The first century BCE was an extremely turbulent period in the history of ancient Rome. During this time, there were struggles for power and influence between the populares and the optimates. The main enemies were Gaius Marius and Lucius Cornelius Sulla, who committed a huge number of murders.
It should be noted, however, that the first who started them on a really large scale was the famous general and multiple Roman consul Gaius Marius. This famous Roman winner and hero, who repulsed the Teuton and Cimbri invasion of Italy at the end of the 2nd century BCE, still tried to influence Roman politics in his old age.
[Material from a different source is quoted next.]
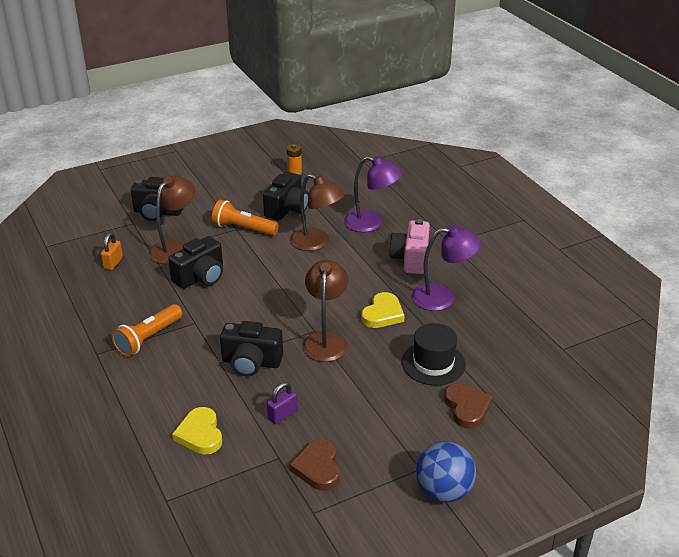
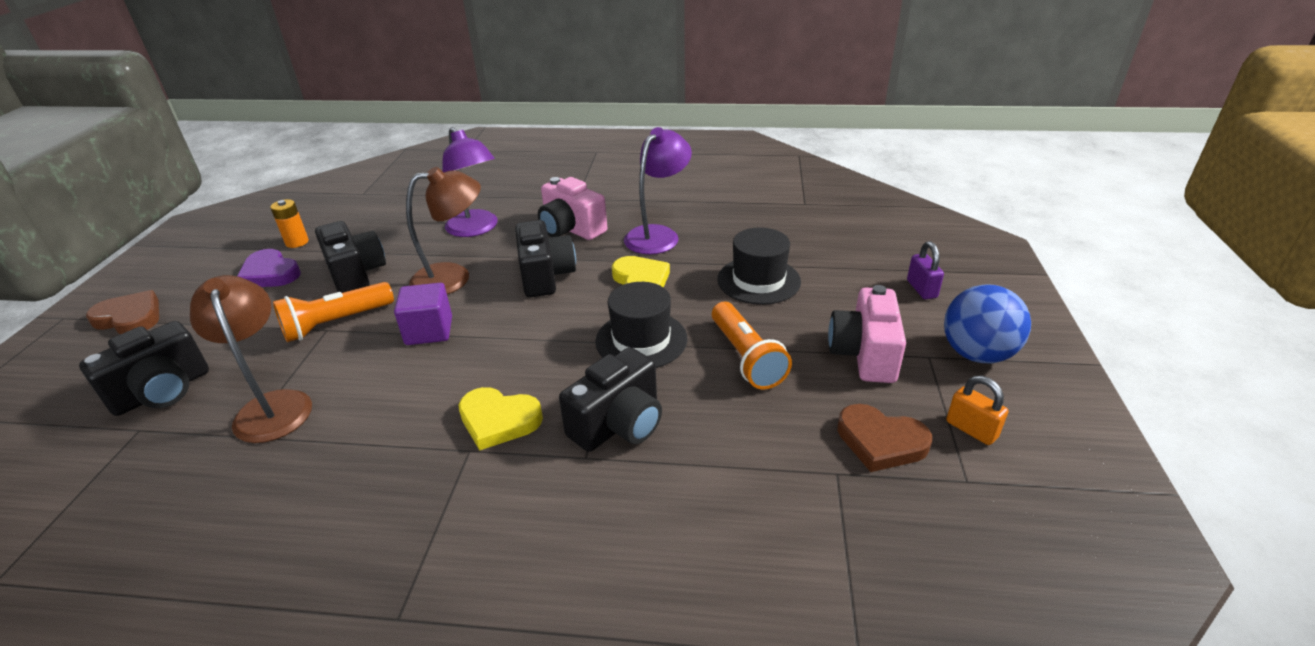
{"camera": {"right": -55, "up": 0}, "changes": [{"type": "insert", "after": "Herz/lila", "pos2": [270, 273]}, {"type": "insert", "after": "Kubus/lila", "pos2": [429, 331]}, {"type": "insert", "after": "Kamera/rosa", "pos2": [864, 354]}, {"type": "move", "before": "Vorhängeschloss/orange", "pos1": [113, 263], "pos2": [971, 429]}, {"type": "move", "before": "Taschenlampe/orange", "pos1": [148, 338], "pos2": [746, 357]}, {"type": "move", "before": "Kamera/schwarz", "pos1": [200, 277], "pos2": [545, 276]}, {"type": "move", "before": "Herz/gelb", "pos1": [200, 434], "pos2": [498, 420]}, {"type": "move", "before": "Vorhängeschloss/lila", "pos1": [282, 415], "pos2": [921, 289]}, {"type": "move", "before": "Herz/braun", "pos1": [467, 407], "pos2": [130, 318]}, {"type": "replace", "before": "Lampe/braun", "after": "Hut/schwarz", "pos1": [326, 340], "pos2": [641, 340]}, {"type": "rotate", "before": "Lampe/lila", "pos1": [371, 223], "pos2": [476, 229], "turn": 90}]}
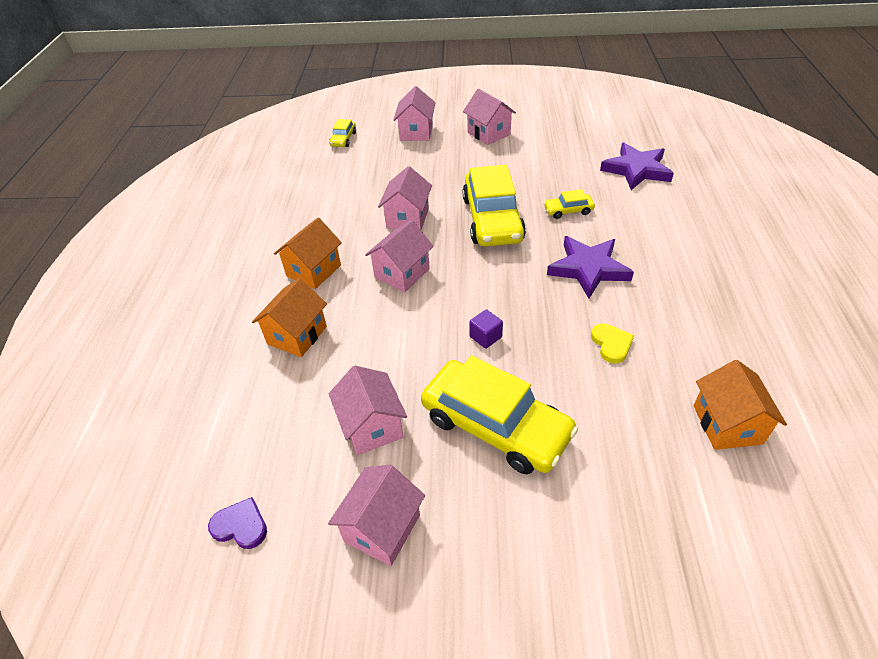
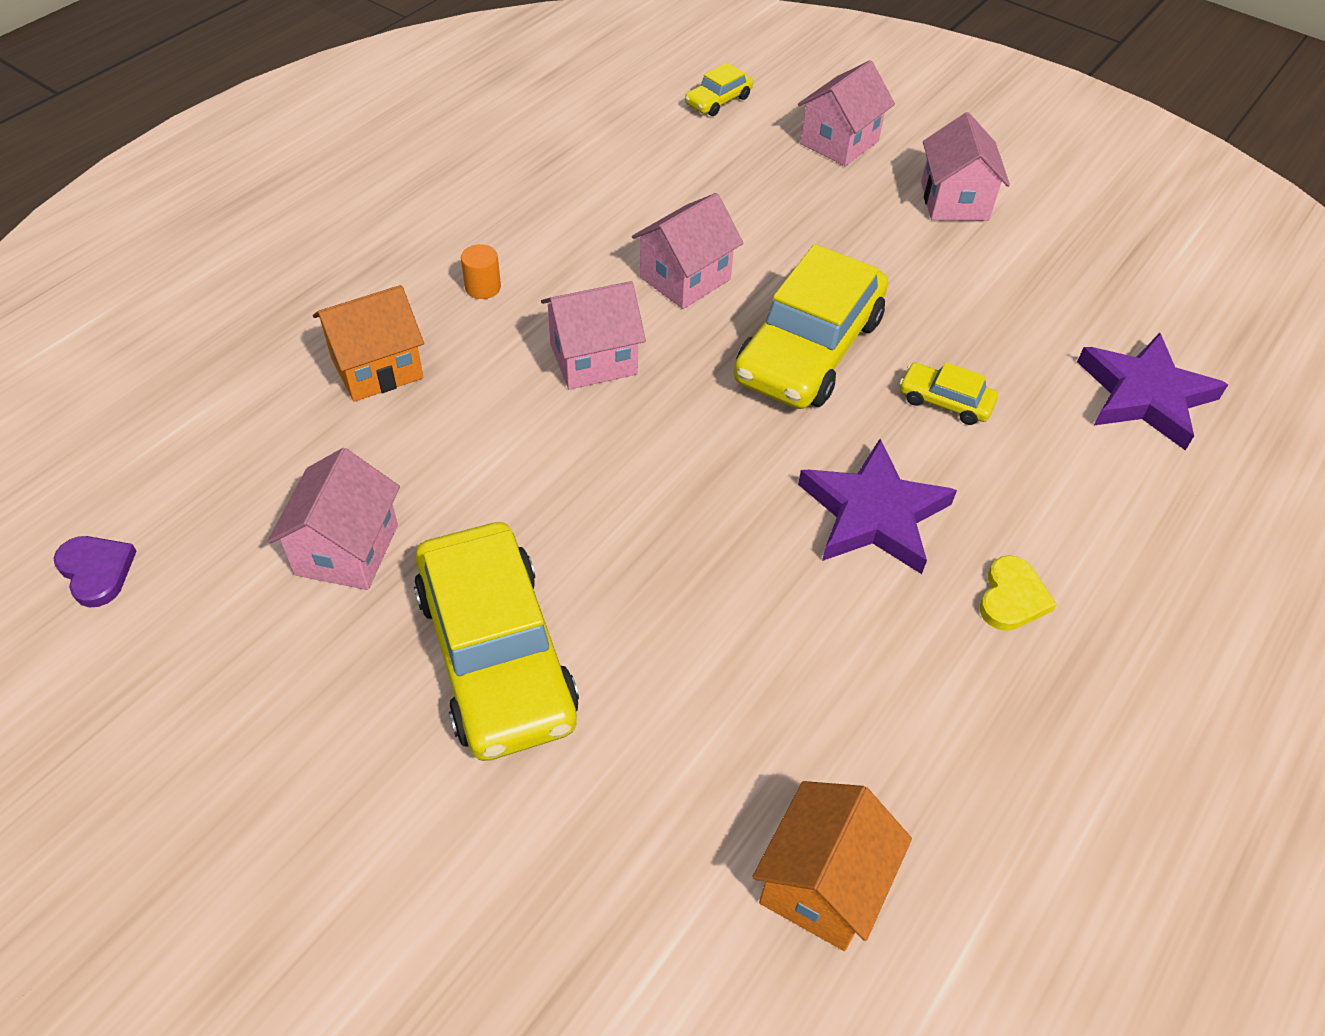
{"camera": {"right": 30, "up": 5}, "changes": [{"type": "delete", "before": "Haus/rosa", "pos1": [382, 528]}, {"type": "delete", "before": "Kubus/lila", "pos1": [485, 337]}, {"type": "move", "before": "Herz/gelb", "pos1": [611, 344], "pos2": [1012, 597]}, {"type": "replace", "before": "Haus/orange", "after": "Vollzylinder/orange", "pos1": [313, 271], "pos2": [483, 287]}]}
His dream was to obtain the seventh consulship and thus go down in history as the first Roman to hold the consulship so many times. What’s more, he hated with all his heart the younger and at his best Sulla.
When in 88 BCE Sulla made a coup d’état with the help of a faithful army and forced Gaius Marius to flee, the situation seemed comfortable for the optimates. Sulla carried out his reforms (including increasing the size of the senate to 600 people), left his supporters in the city and went in 87 BCE. east to stop the threat of Mithridates VI, king of Pontus. The populares led by Lucius Cornelius Cinna and Gaius Marius, who came from exile, took advantage of the situation.
The fury and anger of the populares were so great that they started mass-murdering political opponents. The heads of senators were cut off and impaled on the prows of ships that decorated the Roman rostrum – rostra. According to Plutarch, Gaius Marius had an “interesting” way of determining who should be murdered. When he walked the streets of Rome and did not shake hands when greeting someone, it meant that he should be killed. There was great fear and barbarity in the streets of Rome; Sulla’s companions were killed, their property confiscated, and Sulla himself was declared a public enemy. Ordinary citizens could not be safe in Rome, because many slaves also entered the city, who were promised freedom in exchange for enlarging the army of the populares. The slaves from Illyria were especially cruel – “[they] butchered fathers of families in their houses, outraged their children, violated their wives”1. The scale of the cruelty made the representative of the populares, Quintus Sertorius, order to kill them – a total of 4,000 brutal tormentors were to die.
As it turned out, Gaius Marius did not rule for long, because at the age of 71 in 86 BCE he died. The only thing he achieved was obtaining the consulship for the seventh time. His final years, however, proved how much he craved power and what he was willing to do to regain it.